- _Texte fourni_
--

Cette nécessaire analyse préalable est aujourd’hui l’argument principal de nombreuses organisations, au premier rang desquelles on retrouve Human Rights Watch[8], pour appeler à l’interdiction des SALA. Certains États comme Cuba, l’Égypte, le Vatican et le Pakistan appellent aussi à une telle interdiction préventive. Il apparaît en effet qu’à ce jour ces systèmes autonomes ne peuvent se conformer aux principes fondamentaux du droit des conflits armés. Les algorithmes n’ont pas encore démontré leur capacité à faire preuve d’humanité ou à distinguer un ennemi armé et prêt à ouvrir le feu d’un ennemi armé qui se rend et contre lequel il est interdit d’ouvrir le feu. La difficulté que présente une telle interdiction pure et simple des SALA réside, comme énoncé précédemment, dans le fait que des systèmes d’armes entièrement autonomes ne sont pas complètement aboutis. Alors que le droit se doit de consacrer un usage, la démarche consisterait donc, de manière préventive, à interdire un système qui n’existe pas et qui n’a donc pas pu être pleinement évalué au regard du droit positif.

 

Une autre hypothèse d’évolution du droit, en dehors de l’interdiction, consisterait à adopter un sixième protocole à la CCW qui fixerait un régime spécifique applicable aux SALA. Ce régime pourrait alors traiter des conditions de conception des SALA, des cas dans lesquelles les SALA peuvent être utilisés (en imposant par exemple une supervision humaine) et des règles en matière de responsabilité en cas de dommages causés par les SALA (permettant de préciser qui du concepteur de l’algorithme, du fabricant du système d’arme ou du chef militaire pourrait être responsable). L’avantage essentiel que présenterait cette nouvelle régulation serait de permettre que, dès la conception des SALA, les fabricants puissent intégrer ces règles au cœur des systèmes, notamment dans les algorithmes. Les démarches éthiques et juridiques ne doivent pas être des obstacles au progrès technologique. En toute hypothèse, il apparaît aujourd’hui nécessaire de maintenir l’homme dans la boucle des décisions pouvant être prises par les SALA.

--

- _Action demandée 1_
Répondez à ces questions sur le texte consacré aux SALA :
(a) Quelle organisation le texte place-t-il au premier rang de celles qui appellent à l'interdiction des SALA ?
(b) Quels États sont cités comme demandant eux aussi une interdiction préventive ?
(c) Quel rang aurait le protocole à la CCW envisagé comme autre voie d'évolution du droit ?
- _Action demandée 2_
Reprenez le texte consacré aux SALA après sa dernière phrase et prolongez-le de quelques phrases.
Les entrées forment un matériau distinct, sans lien avec le texte fourni.

- _Ensemble d'entrées_
--

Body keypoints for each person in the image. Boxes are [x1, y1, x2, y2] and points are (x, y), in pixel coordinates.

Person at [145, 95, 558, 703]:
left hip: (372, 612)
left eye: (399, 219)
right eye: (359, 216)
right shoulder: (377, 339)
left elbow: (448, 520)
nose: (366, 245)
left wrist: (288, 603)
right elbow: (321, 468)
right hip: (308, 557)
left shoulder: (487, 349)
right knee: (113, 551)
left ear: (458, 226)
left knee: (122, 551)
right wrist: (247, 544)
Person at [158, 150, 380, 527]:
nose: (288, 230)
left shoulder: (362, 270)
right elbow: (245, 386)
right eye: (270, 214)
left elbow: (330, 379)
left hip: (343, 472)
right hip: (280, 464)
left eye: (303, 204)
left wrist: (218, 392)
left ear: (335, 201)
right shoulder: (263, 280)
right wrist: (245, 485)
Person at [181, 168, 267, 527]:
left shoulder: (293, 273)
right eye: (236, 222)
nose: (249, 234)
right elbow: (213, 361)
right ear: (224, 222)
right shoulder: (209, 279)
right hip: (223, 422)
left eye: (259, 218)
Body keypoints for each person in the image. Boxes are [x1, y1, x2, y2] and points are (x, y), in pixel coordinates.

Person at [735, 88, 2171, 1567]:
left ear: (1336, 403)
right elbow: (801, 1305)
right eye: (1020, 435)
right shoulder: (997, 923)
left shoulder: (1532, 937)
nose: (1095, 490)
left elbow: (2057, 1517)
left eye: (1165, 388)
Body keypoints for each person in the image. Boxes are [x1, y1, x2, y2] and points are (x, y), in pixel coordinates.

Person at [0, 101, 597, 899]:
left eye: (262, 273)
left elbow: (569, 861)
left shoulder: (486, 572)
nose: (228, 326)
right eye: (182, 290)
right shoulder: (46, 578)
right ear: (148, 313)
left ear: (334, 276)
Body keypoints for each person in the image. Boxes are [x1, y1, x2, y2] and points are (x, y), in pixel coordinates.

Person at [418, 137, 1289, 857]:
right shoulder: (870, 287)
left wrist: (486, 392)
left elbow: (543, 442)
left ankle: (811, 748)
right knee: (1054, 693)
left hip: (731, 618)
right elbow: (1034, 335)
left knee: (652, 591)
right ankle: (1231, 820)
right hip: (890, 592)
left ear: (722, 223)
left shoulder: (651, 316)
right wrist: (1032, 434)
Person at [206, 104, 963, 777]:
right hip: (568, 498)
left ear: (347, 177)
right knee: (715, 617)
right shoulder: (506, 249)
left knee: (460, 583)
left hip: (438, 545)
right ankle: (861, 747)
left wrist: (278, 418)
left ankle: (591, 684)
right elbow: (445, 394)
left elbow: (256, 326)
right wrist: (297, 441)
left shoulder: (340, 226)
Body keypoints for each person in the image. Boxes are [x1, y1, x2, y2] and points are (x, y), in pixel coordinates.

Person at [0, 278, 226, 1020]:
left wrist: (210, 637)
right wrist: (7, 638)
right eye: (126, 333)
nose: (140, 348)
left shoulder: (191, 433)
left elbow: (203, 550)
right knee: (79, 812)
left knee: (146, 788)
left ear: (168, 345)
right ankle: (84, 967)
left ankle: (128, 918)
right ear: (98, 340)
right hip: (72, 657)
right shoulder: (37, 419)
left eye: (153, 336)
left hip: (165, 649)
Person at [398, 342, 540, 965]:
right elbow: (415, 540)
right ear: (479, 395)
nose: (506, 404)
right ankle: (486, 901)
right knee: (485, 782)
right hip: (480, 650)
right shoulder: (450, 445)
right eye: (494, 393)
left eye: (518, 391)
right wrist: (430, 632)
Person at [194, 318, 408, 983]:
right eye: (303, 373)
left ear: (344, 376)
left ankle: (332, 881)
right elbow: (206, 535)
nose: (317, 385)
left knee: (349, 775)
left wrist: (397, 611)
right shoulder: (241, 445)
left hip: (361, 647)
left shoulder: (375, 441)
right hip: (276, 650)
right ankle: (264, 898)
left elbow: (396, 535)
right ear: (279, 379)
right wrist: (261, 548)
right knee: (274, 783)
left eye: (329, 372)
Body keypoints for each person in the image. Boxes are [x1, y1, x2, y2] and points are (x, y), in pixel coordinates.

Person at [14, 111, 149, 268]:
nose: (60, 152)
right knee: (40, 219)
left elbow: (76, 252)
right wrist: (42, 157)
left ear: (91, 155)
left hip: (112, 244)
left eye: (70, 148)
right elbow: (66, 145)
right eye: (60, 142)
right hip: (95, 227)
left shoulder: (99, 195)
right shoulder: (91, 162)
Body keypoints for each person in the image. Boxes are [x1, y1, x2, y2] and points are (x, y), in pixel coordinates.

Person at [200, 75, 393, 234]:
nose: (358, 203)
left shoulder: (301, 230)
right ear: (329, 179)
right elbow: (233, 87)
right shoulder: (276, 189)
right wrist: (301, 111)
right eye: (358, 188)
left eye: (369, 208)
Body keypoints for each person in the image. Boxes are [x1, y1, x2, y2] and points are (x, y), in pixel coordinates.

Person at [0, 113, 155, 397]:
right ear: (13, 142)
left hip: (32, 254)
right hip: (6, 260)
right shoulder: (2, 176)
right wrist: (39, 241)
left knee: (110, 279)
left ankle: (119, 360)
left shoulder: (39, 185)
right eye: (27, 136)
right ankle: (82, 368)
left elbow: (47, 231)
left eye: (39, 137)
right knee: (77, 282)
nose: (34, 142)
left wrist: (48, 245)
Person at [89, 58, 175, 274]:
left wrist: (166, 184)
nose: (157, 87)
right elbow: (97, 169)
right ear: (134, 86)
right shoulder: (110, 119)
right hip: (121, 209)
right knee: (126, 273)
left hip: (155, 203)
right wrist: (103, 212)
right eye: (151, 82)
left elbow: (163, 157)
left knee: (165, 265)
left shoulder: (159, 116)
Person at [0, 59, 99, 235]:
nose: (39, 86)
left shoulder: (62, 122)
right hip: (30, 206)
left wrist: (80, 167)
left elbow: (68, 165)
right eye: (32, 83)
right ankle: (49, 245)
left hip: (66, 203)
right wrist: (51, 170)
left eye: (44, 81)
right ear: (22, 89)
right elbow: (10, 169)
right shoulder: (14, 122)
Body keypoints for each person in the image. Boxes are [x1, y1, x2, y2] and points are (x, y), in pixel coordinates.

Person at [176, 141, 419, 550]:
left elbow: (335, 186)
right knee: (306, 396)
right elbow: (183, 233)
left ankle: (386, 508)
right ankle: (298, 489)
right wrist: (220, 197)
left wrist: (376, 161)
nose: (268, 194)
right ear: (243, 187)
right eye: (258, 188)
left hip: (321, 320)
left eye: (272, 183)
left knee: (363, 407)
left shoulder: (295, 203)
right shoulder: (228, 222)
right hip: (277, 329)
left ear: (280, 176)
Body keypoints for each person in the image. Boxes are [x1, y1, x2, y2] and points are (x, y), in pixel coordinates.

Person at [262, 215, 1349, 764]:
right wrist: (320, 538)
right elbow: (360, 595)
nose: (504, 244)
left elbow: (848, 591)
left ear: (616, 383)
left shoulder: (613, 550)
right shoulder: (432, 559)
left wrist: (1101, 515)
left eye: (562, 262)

--

- _Zone de réponse 1_
(a) Human Rights Watch.
(b) Cuba, l'Égypte, le Vatican et le Pakistan.
(c) Ce serait un sixième protocole.

- _Zone de réponse 2_
Nécessité de maintenir l’homme dans la boucle

 

Lors de la dernière réunion d’experts portant sur les SALA, le ministère de la défense japonais a clairement pris la position selon laquelle le pays ne «développerait pas de robots, sans hommes dans la boucle, capables de porter atteinte à la vie humaine»[9].

 

Déconnecter l’homme d’un système d’arme autonome ayant des capacités létales présente de nombreux dangers. Cette situation déshumaniserait le champ de bataille et reviendrait à supprimer tout agent moral dans les situations les plus critiques où l’intelligence humaine et l’intuition ne peuvent aujourd’hui être remplacées. De surcroît, cette déshumanisation conduirait à diminuer considérablement le degré à partir duquel la force pourrait être engagée, risquant ainsi de conduire à l’escalade des conflits.

 

De plus, les SALA n’ayant pas de personnalité juridique[10], il serait quasiment impossible, en l’absence de règles juridiques précises, de déterminer les responsabilités lorsqu’un dommage serait causé suite à une décision prise de manière autonome par un SALA.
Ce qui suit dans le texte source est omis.